Wells Fargo chipped in $35,000 to underwrite this concert, the biggest of its kind on the Sacramento holiday calendar, said SCSO board President James McCormick. Wells Fargo and SCSO also provided tickets for underprivileged Sacramento residents and veterans.
“Memorial Auditorium is such a venerable old building for our community,” Kendrick said. “When it opened in 1927, it was dedicated to veterans. So, something new this year, we’ll actually have many veterans attend the performance. We’re working with a number of veteran associations around town to help bring the people to the concert and let them experience Christmas with us. We’re also collecting toys for the Marines’ Toys for Tots campaign to hopefully help the community, too.”
Memorial Auditorium itself inspired a dramatic candlelit opening procession with the entire ensemble slowly moving to the center stage. The audience becomes immersed in the often-familiar music.
“The warm atmosphere created by Memorial Auditorium’s U-shaped seating plan fosters a very strong sense of community at the concert itself,” said SCSO alto Charlene Black. “For most people attending, witnessing the power of such a large chorus and orchestra and even singing along with the orchestra in the second half of the program leaves an indelible impression, one sparkling with hope and joy.”
Added Kendrick: “One reason I really love Memorial Auditorium is that it wraps around you like a warm blanket. You can see the whole audience standing up, often holding small children. There’s a warm glow to the hall; you can feel it. It’s so refreshing. Every year, I get choked up. (In the singalong) the audience feels like part of the chorus, too. It’s really touching.”

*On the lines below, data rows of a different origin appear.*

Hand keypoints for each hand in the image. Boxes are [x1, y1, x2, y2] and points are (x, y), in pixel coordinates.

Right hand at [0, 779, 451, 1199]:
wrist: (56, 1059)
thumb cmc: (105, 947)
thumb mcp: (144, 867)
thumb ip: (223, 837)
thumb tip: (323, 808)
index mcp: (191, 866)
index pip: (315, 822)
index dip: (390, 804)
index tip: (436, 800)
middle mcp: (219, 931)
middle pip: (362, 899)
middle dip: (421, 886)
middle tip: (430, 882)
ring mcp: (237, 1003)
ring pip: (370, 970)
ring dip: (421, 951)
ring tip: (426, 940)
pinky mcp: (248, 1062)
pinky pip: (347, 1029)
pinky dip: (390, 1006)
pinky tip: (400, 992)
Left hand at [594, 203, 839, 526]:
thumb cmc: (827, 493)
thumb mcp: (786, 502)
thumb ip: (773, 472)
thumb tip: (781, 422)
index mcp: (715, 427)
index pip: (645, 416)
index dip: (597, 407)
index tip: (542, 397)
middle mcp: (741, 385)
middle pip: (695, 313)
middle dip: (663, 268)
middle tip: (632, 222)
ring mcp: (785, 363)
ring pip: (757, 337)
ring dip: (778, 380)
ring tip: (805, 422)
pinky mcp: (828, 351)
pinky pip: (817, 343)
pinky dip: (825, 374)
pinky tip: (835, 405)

Kendrick chose a mix of modern and traditional arrangements, something to keep his musicians interested while pleasing the devoted audience. Tenor Tevye Ditter serves as the evening’s soloist and also will narrate “ ’Twas the Night Before Christmas.”

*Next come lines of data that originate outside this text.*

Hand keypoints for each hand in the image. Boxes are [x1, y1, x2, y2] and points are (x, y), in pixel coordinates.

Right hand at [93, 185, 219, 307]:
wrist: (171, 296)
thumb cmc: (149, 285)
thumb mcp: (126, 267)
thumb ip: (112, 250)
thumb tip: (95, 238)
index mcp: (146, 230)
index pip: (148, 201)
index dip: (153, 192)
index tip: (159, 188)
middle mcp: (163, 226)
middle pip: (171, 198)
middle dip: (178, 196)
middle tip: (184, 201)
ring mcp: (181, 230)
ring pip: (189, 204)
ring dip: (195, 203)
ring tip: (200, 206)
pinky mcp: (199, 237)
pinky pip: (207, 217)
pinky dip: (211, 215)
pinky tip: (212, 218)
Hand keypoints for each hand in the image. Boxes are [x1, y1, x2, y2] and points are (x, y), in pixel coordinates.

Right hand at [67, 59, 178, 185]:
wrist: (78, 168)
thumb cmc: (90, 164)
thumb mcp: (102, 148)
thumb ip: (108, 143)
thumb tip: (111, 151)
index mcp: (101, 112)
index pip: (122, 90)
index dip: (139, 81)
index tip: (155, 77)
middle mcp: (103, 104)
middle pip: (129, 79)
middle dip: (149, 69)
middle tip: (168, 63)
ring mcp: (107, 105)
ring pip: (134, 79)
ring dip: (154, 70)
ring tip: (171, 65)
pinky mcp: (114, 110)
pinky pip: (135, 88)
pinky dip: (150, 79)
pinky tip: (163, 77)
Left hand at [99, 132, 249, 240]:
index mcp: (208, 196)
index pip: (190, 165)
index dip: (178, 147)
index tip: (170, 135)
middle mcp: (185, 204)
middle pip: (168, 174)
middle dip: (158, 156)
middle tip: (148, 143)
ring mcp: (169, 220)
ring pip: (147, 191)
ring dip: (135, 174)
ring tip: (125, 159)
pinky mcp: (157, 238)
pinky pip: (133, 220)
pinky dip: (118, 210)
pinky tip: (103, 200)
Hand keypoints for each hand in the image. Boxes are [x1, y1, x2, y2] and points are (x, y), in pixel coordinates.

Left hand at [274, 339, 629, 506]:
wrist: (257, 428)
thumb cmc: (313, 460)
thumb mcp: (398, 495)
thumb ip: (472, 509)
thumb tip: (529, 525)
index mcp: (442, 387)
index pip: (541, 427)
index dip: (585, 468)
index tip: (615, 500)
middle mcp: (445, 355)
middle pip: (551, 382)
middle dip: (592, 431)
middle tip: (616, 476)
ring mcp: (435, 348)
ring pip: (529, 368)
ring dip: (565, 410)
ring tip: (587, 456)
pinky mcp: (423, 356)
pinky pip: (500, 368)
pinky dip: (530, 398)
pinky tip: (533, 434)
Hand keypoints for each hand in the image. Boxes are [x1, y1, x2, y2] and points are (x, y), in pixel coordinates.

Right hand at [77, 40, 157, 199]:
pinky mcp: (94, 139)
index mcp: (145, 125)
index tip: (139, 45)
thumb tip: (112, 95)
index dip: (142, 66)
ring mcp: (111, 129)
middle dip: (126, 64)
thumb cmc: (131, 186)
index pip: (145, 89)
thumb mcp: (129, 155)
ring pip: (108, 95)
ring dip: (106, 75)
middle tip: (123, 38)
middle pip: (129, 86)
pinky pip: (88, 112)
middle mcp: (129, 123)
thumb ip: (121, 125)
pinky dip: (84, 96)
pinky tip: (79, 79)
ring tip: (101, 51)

This concert puts an exclamation point on the end of an exciting year for the SCSO, Kendrick said. The ensemble recently released its “Home for the Holidays” CD (which will be available at Saturday’s concert). During the summer, the chorus toured Italy, singing at some of its most famous cathedrals.
“We took with us music from the 16th century and earlier and had the opportunity to sing this music in churches that date back even older.” Kendrick said. “The acoustics were unbelievable and the music so fulfilling.”
Some moments were once-in-a-lifetime. At one ancient Italian church, the chorus used a basement crypt as a changing room.
“We looked around and there were 12th century tombstones and marble altars,” Kendrick said. “We had 14th century dust on our shoes. But then we ascended (into the church) and found an audience from around the world; we heard seven different languages. They were waiting to hear our chorus from Sacramento sing. It was quite remarkable.”
But the highlight was a special performance at St. Peter’s Basilica in the Vatican.
“Walking into St. Peter’s takes your breath away,” Kendrick added. “You look up and see these huge beams of light glowing through the windows of St. Peter’s. We felt like ants. It was a life-changing, unbelievable experience.”